AIM OF THE EXERCISE → Nothing but the lines from the top of the following entries through the line with "Page size: 1500x844." should be printed, exactly as they are.

[Saved entries]
════════

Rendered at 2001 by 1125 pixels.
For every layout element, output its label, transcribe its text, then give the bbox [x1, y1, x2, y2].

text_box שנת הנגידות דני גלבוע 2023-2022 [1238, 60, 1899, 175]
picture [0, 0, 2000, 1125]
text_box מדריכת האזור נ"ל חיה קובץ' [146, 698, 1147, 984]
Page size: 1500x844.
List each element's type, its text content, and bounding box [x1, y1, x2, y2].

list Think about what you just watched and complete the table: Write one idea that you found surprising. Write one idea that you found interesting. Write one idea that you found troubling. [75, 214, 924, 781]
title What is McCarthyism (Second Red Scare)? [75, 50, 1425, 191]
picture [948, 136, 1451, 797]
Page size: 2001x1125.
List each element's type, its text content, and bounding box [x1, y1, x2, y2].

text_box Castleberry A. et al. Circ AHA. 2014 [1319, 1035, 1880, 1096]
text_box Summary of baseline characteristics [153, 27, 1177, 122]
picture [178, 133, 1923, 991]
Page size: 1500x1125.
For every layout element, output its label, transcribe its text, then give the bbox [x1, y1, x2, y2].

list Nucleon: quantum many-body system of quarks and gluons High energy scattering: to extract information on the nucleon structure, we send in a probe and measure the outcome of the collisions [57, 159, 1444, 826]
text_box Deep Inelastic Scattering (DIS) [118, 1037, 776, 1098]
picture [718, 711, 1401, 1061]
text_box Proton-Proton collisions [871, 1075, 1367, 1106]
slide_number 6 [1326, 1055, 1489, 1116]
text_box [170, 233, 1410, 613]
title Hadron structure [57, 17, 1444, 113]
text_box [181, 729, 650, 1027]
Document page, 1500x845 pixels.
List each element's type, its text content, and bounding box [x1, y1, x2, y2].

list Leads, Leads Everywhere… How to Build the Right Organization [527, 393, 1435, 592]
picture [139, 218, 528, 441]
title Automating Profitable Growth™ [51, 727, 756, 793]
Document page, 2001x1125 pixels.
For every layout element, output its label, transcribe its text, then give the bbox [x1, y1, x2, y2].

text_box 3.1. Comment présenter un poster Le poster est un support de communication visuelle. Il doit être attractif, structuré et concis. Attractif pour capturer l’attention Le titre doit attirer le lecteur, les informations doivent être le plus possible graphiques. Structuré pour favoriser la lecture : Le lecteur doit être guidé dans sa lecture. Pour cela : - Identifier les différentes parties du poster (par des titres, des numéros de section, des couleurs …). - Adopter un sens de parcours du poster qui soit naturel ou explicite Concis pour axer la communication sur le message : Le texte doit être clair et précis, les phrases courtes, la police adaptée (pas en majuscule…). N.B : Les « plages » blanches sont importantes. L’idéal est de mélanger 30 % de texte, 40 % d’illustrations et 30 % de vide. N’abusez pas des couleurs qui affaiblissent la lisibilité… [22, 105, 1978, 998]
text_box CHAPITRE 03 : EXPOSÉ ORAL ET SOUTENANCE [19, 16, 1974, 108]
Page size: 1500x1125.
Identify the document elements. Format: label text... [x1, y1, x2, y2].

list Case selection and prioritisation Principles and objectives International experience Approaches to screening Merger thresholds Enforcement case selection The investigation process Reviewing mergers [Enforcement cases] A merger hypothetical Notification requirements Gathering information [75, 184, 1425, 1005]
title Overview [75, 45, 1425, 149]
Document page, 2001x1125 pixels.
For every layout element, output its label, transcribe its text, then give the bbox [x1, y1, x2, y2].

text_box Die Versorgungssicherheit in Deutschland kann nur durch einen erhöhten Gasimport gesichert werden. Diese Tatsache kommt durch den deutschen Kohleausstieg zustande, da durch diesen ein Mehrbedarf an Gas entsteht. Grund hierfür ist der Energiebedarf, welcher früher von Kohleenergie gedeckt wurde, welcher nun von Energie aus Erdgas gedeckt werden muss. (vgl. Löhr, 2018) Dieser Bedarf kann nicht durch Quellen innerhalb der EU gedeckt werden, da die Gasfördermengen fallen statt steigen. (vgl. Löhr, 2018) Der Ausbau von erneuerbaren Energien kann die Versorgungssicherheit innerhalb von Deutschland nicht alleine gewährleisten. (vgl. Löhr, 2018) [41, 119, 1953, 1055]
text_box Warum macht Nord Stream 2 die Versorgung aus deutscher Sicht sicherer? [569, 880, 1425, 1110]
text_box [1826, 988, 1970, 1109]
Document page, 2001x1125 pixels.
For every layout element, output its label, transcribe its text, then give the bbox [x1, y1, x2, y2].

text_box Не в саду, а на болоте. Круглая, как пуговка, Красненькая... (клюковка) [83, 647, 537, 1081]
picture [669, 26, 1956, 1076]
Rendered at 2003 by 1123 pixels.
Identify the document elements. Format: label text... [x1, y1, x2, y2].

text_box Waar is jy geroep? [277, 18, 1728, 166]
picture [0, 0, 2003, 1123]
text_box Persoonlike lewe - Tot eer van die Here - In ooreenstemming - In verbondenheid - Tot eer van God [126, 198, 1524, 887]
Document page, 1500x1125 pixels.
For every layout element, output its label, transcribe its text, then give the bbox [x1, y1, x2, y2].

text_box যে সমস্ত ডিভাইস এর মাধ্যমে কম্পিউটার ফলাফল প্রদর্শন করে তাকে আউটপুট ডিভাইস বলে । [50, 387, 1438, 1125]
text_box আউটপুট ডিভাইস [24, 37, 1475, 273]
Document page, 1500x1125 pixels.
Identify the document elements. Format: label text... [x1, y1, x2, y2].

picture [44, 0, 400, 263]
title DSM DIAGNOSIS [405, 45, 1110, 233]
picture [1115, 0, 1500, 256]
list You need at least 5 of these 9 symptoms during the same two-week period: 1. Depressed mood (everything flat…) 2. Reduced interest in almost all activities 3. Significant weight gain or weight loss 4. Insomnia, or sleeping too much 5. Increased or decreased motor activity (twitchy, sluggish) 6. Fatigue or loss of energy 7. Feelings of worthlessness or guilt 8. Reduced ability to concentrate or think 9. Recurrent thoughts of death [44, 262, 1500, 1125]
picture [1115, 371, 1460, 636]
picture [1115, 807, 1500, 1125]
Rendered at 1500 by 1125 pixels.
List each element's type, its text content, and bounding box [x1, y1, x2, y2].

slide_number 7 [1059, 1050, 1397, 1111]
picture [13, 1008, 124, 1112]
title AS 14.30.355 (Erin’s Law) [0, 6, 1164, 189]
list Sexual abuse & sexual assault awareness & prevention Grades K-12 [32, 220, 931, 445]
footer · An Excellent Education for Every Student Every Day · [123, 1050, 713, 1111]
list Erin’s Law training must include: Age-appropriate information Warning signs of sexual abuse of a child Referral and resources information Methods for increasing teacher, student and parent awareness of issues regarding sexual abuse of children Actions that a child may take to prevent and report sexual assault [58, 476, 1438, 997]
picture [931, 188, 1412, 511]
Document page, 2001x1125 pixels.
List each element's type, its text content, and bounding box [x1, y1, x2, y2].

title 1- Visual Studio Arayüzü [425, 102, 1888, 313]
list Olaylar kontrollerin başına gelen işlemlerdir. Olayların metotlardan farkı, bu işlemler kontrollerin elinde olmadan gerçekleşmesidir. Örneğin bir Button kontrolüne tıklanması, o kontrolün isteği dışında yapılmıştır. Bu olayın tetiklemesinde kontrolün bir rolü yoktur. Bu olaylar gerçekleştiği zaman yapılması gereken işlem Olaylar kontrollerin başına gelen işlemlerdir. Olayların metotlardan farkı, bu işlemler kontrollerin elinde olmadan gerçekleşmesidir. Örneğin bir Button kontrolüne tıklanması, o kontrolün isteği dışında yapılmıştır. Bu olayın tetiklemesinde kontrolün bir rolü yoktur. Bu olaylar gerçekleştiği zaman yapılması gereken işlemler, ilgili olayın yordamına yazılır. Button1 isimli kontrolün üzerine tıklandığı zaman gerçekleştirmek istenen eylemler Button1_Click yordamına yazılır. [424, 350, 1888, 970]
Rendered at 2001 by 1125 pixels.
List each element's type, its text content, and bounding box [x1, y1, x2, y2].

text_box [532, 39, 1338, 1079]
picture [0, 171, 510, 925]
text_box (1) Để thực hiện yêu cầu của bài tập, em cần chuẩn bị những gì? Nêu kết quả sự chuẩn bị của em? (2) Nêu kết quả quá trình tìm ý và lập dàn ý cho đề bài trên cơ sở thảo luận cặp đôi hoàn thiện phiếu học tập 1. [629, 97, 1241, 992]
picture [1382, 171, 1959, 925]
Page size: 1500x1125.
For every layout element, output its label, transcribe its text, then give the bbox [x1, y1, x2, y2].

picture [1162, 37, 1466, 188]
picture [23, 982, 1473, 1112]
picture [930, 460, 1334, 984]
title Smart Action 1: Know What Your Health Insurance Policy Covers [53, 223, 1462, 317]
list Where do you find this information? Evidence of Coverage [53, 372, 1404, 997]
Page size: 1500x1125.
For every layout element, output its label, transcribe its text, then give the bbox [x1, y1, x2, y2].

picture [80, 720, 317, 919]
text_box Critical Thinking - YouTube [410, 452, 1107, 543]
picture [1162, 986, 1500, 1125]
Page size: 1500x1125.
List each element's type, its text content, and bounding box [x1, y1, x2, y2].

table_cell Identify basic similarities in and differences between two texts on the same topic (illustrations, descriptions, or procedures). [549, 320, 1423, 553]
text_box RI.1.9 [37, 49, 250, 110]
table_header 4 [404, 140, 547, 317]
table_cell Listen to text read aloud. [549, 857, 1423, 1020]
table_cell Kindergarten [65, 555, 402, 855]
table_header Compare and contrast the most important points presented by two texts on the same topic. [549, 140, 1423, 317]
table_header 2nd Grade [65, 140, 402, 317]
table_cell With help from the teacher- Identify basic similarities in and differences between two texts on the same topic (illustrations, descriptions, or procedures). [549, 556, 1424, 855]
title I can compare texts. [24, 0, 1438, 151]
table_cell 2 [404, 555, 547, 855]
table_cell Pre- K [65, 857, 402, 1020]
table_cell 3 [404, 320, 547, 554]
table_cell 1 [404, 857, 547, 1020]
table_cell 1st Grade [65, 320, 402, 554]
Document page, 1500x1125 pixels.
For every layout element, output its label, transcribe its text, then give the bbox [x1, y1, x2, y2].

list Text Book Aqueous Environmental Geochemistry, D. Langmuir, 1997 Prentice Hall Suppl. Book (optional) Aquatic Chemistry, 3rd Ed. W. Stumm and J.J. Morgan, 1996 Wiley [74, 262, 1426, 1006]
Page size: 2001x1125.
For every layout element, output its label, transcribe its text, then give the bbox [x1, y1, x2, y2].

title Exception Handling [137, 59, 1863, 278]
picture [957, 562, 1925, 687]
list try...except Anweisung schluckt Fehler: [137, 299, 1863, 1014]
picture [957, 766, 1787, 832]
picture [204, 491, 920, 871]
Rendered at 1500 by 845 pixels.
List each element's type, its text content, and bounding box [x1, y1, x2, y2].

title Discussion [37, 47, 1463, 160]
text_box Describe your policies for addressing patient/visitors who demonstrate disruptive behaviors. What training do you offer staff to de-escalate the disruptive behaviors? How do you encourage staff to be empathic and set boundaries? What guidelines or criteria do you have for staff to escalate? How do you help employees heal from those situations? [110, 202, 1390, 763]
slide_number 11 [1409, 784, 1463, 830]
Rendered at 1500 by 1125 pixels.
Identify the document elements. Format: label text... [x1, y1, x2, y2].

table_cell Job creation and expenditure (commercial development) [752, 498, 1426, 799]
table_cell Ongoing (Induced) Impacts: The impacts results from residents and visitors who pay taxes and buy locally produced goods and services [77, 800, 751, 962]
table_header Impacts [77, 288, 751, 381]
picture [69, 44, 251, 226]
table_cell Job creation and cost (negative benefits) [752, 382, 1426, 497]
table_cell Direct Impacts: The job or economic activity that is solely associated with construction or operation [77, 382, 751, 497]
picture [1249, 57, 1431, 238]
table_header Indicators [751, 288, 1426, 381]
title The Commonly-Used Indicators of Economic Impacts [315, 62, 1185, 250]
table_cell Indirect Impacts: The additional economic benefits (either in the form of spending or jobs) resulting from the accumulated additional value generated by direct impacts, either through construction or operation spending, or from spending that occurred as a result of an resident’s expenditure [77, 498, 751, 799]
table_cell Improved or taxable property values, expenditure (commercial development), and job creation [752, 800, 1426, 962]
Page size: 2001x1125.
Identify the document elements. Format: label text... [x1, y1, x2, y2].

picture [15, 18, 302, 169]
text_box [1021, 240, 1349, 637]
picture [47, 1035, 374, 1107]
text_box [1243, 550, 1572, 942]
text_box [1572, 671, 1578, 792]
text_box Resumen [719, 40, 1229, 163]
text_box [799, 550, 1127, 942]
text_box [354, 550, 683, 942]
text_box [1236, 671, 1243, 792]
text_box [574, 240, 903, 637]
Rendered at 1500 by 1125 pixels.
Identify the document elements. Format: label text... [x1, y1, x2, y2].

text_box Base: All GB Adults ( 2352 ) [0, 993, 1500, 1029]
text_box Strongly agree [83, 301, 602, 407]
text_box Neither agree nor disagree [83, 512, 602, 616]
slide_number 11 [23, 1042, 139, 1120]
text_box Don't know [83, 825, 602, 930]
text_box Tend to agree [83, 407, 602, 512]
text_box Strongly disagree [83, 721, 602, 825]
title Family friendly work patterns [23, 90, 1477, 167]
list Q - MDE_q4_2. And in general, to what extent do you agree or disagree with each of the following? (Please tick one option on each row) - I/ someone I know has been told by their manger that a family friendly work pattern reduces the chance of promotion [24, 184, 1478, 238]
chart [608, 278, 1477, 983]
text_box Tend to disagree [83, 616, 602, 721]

════════

RESULT OF THIS TASK →
Rendered at 2001 by 1125 pixels.
For every layout element, output its label, transcribe its text, then give the bbox [x1, y1, x2, y2].

text_box שנת הנגידות דני גלבוע 2023-2022 [1238, 60, 1899, 175]
picture [0, 0, 2000, 1125]
text_box מדריכת האזור נ"ל חיה קובץ' [146, 698, 1147, 984]
Page size: 1500x844.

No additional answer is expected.